**To do:**
Return the whole listing unchanged. Drop the images.

____

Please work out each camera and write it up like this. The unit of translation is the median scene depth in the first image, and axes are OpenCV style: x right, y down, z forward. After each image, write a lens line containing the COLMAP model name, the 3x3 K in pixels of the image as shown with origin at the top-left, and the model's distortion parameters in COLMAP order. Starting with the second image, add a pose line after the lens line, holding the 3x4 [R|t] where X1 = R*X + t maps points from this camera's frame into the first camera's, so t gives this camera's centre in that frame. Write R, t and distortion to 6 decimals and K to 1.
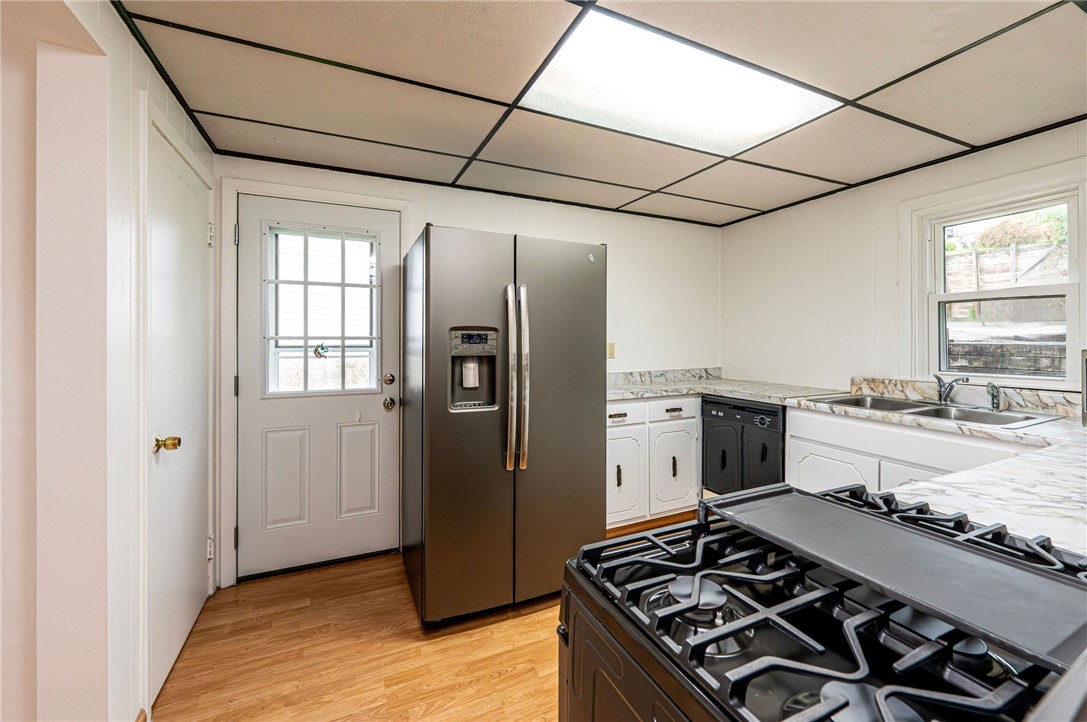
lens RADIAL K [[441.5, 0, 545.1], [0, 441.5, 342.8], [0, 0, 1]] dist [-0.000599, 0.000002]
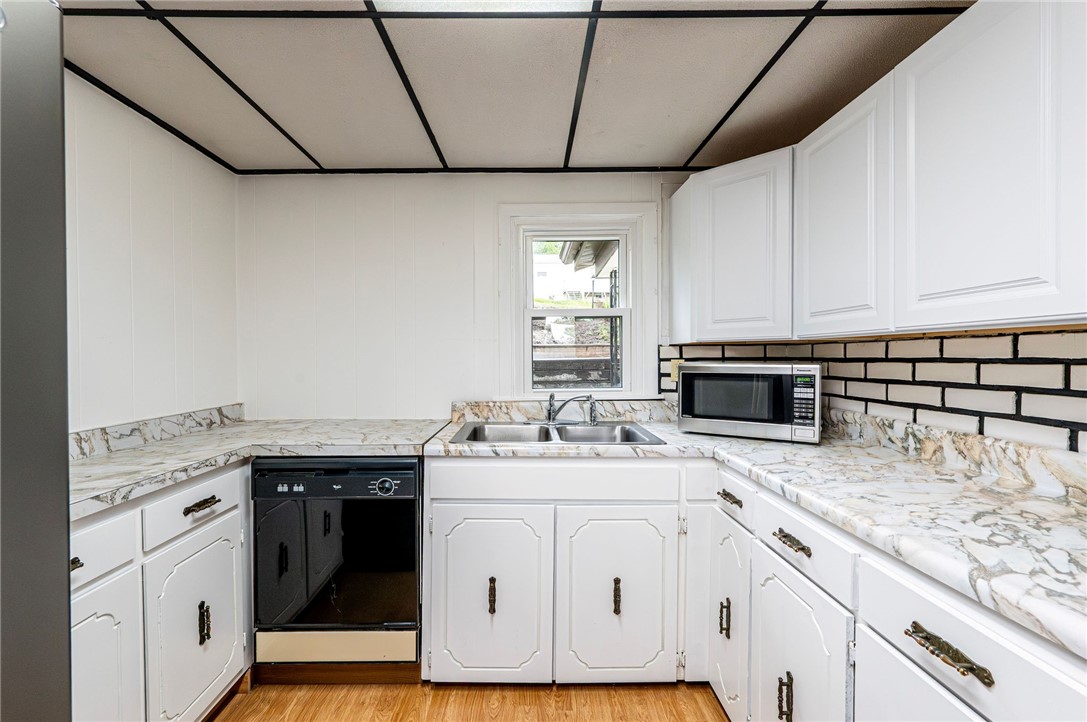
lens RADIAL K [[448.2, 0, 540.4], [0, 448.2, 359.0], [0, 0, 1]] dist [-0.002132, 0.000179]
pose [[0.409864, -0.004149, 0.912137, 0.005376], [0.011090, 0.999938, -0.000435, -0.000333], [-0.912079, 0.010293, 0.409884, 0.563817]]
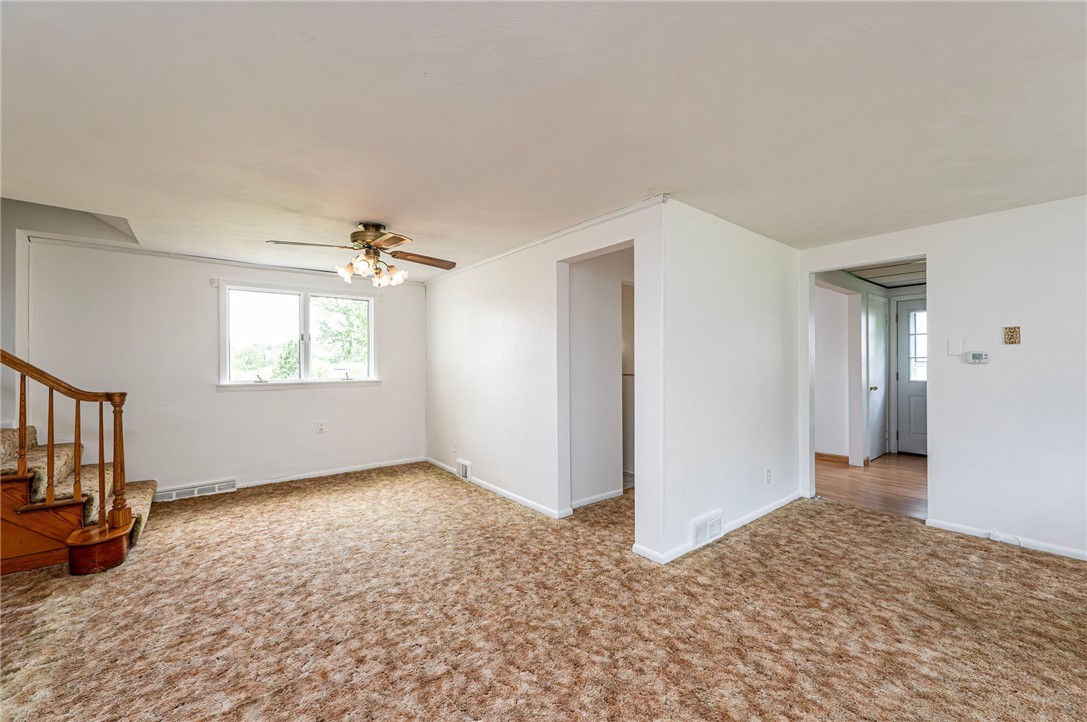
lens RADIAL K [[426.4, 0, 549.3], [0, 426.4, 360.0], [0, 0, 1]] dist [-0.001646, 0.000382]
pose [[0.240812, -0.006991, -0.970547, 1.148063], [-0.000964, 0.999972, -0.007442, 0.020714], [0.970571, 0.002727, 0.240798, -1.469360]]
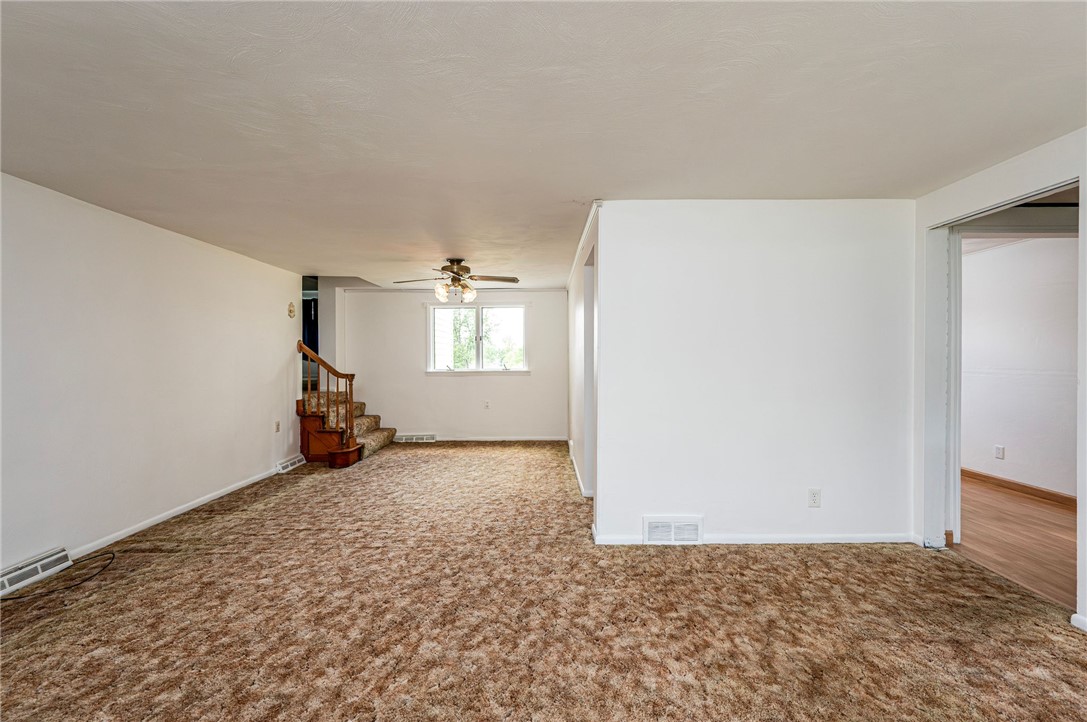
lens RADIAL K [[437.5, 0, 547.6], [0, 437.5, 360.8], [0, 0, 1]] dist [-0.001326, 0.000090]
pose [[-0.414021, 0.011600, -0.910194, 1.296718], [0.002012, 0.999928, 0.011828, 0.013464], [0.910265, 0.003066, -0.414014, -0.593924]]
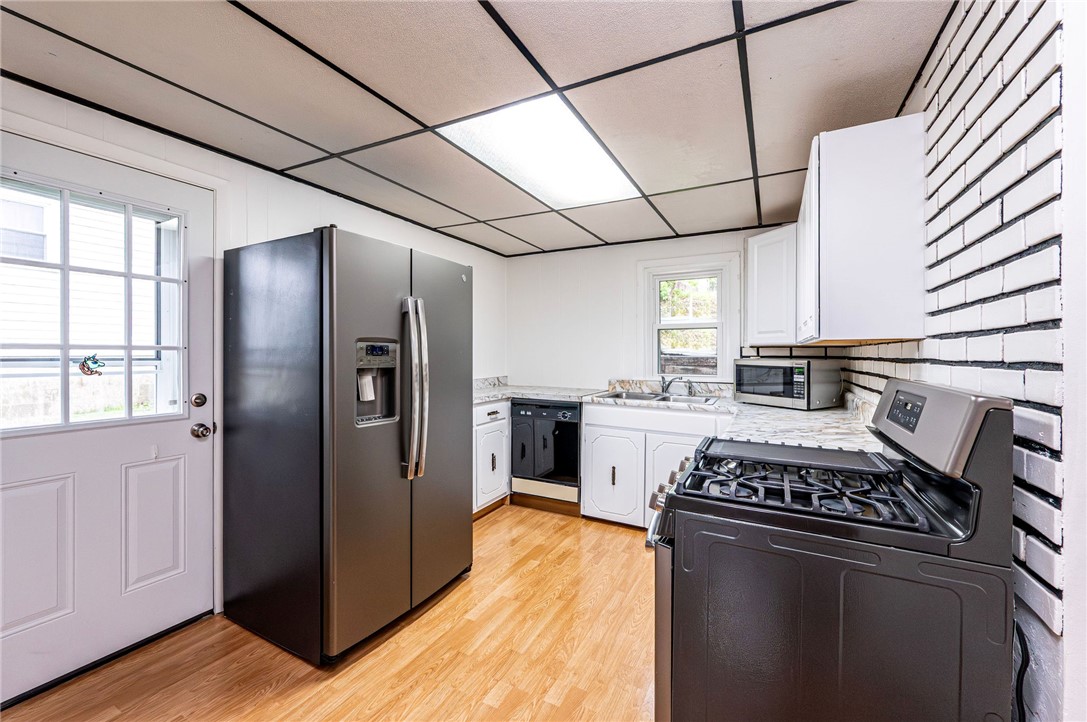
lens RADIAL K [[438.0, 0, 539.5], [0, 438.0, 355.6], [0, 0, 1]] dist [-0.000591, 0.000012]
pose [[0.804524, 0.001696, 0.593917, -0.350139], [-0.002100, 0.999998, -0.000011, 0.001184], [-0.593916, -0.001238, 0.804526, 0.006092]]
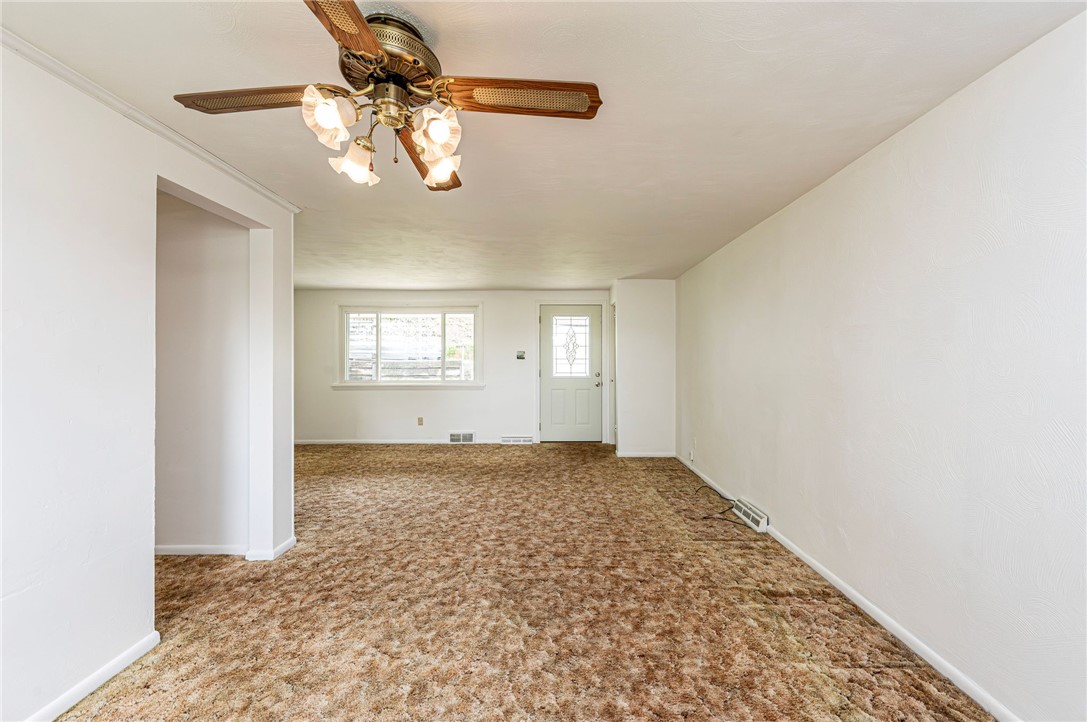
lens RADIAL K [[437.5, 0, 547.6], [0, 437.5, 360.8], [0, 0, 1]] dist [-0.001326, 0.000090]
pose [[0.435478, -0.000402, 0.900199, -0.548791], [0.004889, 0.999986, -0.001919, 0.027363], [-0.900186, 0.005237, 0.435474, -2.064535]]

____

**Solution below:**
Please work out each camera and write it up like this. The unit of translation is the median scene depth in the first image, and axes are OpenCV style: x right, y down, z forward. After each image, write a lens line containing the COLMAP model name, the 3x3 K in pixels of the image as shown with origin at the top-left, and the model's distortion parameters in COLMAP order. Starting with the second image, add a pose line after the lens line, holding the 3x4 [R|t] where X1 = R*X + t maps points from this camera's frame into the first camera's, so t gives this camera's centre in that frame. Write R, t and distortion to 6 decimals and K to 1.
lens RADIAL K [[441.5, 0, 545.1], [0, 441.5, 342.8], [0, 0, 1]] dist [-0.000599, 0.000002]
lens RADIAL K [[448.2, 0, 540.4], [0, 448.2, 359.0], [0, 0, 1]] dist [-0.002132, 0.000179]
pose [[0.409864, -0.004149, 0.912137, 0.005376], [0.011090, 0.999938, -0.000435, -0.000333], [-0.912079, 0.010293, 0.409884, 0.563817]]
lens RADIAL K [[426.4, 0, 549.3], [0, 426.4, 360.0], [0, 0, 1]] dist [-0.001646, 0.000382]
pose [[0.240812, -0.006991, -0.970547, 1.148063], [-0.000964, 0.999972, -0.007442, 0.020714], [0.970571, 0.002727, 0.240798, -1.469360]]
lens RADIAL K [[437.5, 0, 547.6], [0, 437.5, 360.8], [0, 0, 1]] dist [-0.001326, 0.000090]
pose [[-0.414021, 0.011600, -0.910194, 1.296718], [0.002012, 0.999928, 0.011828, 0.013464], [0.910265, 0.003066, -0.414014, -0.593924]]
lens RADIAL K [[438.0, 0, 539.5], [0, 438.0, 355.6], [0, 0, 1]] dist [-0.000591, 0.000012]
pose [[0.804524, 0.001696, 0.593917, -0.350139], [-0.002100, 0.999998, -0.000011, 0.001184], [-0.593916, -0.001238, 0.804526, 0.006092]]
lens RADIAL K [[437.5, 0, 547.6], [0, 437.5, 360.8], [0, 0, 1]] dist [-0.001326, 0.000090]
pose [[0.435478, -0.000402, 0.900199, -0.548791], [0.004889, 0.999986, -0.001919, 0.027363], [-0.900186, 0.005237, 0.435474, -2.064535]]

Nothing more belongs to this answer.